The weirdest thing about this AI revolution is how smooth and continuous it is. If you look closely at differences between 4.6 and 4.5, it’s hard to see the subtle details.

A year ago today, Sonnet 3.5 (new), was the newest model. A week later, Sonnet 3.7 would be released.

Even 3.7 feels like ancient history! But in the gradient of 3.5 to 3.5 (new) to 3.7 to 4 to 4.1 to 4.5, I can’t think of one moment where I saw everything change. Even with all the noise in the headlines, it’s still been a silent revolution.

Am I just a believer in an emperor with no clothes? Or, somehow, against all probability and plausibility, are we all still early?

If you've been using each new step is very noticeable and so have the mindshare. Around Sonnet 3.7 Claude Code-style coding became usable, and very quickly gained a lot of marketshare. Opus 4 could tackle significant more complexity. Opus 4.6 has been another noticable step up for me, suddenly I can let CC run significantly more independently, allowing multiple parallel agents where previously too much babysitting was required for that.

  • I think this is where there's a huge distinction between ability/performance/benchmark figures and utility. You can have smooth improvements to performance, but marked step changes in utility as they cross thresholds where you're able to use them for new tasks.

In terms of real work, it was the 4 series models. That raised the floor of Sonnet high enough to be "reliable" for common tasks and Opus 4 was capable of handling some hard problems. It still had a big reward hacking/deception problem that Codex models don't display so much, but with Opus 4.5+ it's fairly reliable.

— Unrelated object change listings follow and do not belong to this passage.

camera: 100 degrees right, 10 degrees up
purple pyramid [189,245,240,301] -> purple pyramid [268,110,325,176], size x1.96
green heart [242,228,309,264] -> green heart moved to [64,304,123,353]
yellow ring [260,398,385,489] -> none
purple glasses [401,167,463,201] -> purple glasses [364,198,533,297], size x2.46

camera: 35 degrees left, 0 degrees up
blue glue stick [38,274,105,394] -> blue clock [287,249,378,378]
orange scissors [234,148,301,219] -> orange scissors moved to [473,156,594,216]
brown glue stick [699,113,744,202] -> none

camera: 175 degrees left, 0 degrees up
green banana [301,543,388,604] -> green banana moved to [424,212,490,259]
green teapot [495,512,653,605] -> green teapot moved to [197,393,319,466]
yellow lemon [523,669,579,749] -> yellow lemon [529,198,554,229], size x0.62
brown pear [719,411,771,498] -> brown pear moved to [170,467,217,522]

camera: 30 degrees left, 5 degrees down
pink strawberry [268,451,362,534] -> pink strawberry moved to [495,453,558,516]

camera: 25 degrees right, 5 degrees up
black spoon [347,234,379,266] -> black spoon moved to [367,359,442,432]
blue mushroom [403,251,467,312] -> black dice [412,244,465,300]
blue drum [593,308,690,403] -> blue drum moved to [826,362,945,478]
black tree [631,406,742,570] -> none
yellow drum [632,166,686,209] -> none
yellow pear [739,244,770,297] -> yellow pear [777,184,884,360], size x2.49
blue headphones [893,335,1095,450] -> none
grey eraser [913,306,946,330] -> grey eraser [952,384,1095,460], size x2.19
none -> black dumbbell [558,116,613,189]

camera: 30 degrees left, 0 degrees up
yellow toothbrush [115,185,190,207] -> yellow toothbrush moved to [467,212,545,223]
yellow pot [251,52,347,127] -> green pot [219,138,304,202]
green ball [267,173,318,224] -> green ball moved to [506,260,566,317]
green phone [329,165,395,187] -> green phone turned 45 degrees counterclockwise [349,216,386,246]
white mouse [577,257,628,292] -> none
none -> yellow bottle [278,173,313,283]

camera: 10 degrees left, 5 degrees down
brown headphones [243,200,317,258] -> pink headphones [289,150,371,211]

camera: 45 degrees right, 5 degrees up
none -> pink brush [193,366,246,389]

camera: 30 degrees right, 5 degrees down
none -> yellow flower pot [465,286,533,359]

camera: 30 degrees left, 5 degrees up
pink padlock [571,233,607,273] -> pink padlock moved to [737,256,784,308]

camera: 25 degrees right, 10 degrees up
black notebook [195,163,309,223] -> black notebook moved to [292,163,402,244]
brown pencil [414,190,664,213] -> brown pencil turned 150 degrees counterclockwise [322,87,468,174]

I had not used Claude much until an hour ago since probably before GPT5. I had only been using Gemini the last 3 months.

Sonnet 4.6 extended on the free plan is just incredible. I am just complete floored by it. The conversation I just had with it was nuts. It was from Dario mentioning something like a 20% chance Claude is conscious or something crazy like that. I have always tried that conversation with previous models but it got boring so fast.

There is something with the way it can organize context without getting lost that completely blows Gemini away.

Maybe even more so that it was the first time it felt like a model pushed back a little and the answers were not just me ultimately steering it into certain answers. For the free plan that is nuts.

In terms of being conscious, it is the first time I would say I am not 100% certain it is just a very useful, very smart , stochastic parrot. I wouldn't want to say more than that but 15-20% doesn't sound so insane to me as it did 2 hours ago.

Honestly, 4.5 Opus was the game changer. From Sonnet 4.5 to that was a massive difference.

But I'm on Codex GPT 5.3 this month, and it's also quite amazing.